Артём ошалело моргал, глядя на телефонный аппарат. Аппарат был ровно таким же, как минуту назад, с вытершимися буквами и цифрами под круглым диском. Он что-то ответил, как-то закончил разговор и положил трубку; голова шла кругом. Мысли в ней перебивали друг друга, толкались и не желали складываться в единый пазл; Артём снова поднял телефонную трубку.

Затем вышел из дома, сел на трамвай, но вышел за две остановки и на пути к дому попытался вновь упорядочить мысли.


Среди них появлялась и разрасталась мысль пугающая – на этот раз не о нём самом, не о его будущем, а о том, у кого этого будущего не стало, и, возможно, благодаря его же друзьям. Знакомым. Однокурсникам.

Рома – вот кто был его другом, как ни крути. Был тем вечером в квартире. Был другом, который пообещал зайти в деканат и после этого сбежал.

Был другом, из-за которого кого-то теперь не было.

Артём уже поравнялся с домом Рокстоков и едва машинально не завернул к Янтарским. Вовремя остановился. Он так давно их знал, что уже в какой-то степени они стали родными и даже пугаться взрывов Марьи Петровны стало частью его вселенной – а теперь он думает, не убийца ли, пусть и косвенно, их сын. Да и кто он такой, чтобы обвинять? Тоже хорош, пошел неизвестно куда, набрался, если бы не компания Ричарда, может и сам бы поучаствовал во всем остальном.

Нашёлся судья.

Да и Ромка, может, хотел ему помочь, но Марья Петровна всё решила за него и отослала куда подальше.


Он развернулся ко входу к Рокстокам и немного замялся, как бывало, когда он входил к Янтарским, опасаясь нарваться на Марью Петровну, распекающую всех на чем свет стоит. Но не нанести хотя бы визит семейству, которое, кажется, спасло его от отчисления, было бы верхом неблагодарности; и он набрался смелости и позвонил.

Глава 5

Порядочный человек

– Да? Янтарский у аппарата! А, Михаил Васильевич, здравствуйте-здравствуйте… Да, да, конечно, зайду.

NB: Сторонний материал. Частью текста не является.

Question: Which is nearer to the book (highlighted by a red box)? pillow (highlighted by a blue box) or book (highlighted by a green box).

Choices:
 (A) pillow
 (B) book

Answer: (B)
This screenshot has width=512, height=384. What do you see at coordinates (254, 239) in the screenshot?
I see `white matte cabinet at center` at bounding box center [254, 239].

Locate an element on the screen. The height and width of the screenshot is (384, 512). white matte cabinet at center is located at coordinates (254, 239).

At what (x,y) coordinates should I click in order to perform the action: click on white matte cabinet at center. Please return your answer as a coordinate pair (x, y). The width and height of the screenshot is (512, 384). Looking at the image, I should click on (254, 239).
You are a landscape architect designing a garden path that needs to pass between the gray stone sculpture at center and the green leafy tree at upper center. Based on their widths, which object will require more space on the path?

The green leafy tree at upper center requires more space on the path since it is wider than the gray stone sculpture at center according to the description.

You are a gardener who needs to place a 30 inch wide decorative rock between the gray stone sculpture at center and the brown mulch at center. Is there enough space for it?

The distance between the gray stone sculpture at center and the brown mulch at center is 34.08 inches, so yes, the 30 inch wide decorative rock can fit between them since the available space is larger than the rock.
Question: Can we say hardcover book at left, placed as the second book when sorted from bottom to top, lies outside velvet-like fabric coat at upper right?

Вениамин Борисович положил трубку и откинулся на кресло, с тоской уставившись на аквариум, принесённый в кабинет для успокоения нервов. Службы своей несчастные рыбки не выполняли, но таково было распоряжение высшего начальства, а с начальством Вениамин Борисович предпочитал не связываться, да и зачем ему доносить на рыбок? Потом, думал Вениамин Борисович, какие рыбки могут что-то поделать с ущербом, который наносит моей жизни окружающая среда в лице домашних и бесконечных начальств? За время работы одних непосредственных начальников он перевидал столько, что сбился со счёта и, например, не мог сказать, кто придумал завести аквариум, а кто – секретаря. Последняя идея, впрочем, была недурна, как и сама секретарь, девица с внушительными персями под обтягивающей блузкой, заставляющая что-то внутри Вениамина Борисовича трепетать. Сам Вениамин Борисович не одобрял подобного разврата у прочих, и признать тягу к подобному разврату у себя ему стоило больших душевных усилий. Пока он старательно убеждал себя, что нет ничего дурного в том, что ему приятно общество умной женщины, которая к тому же куда грамотнее писала.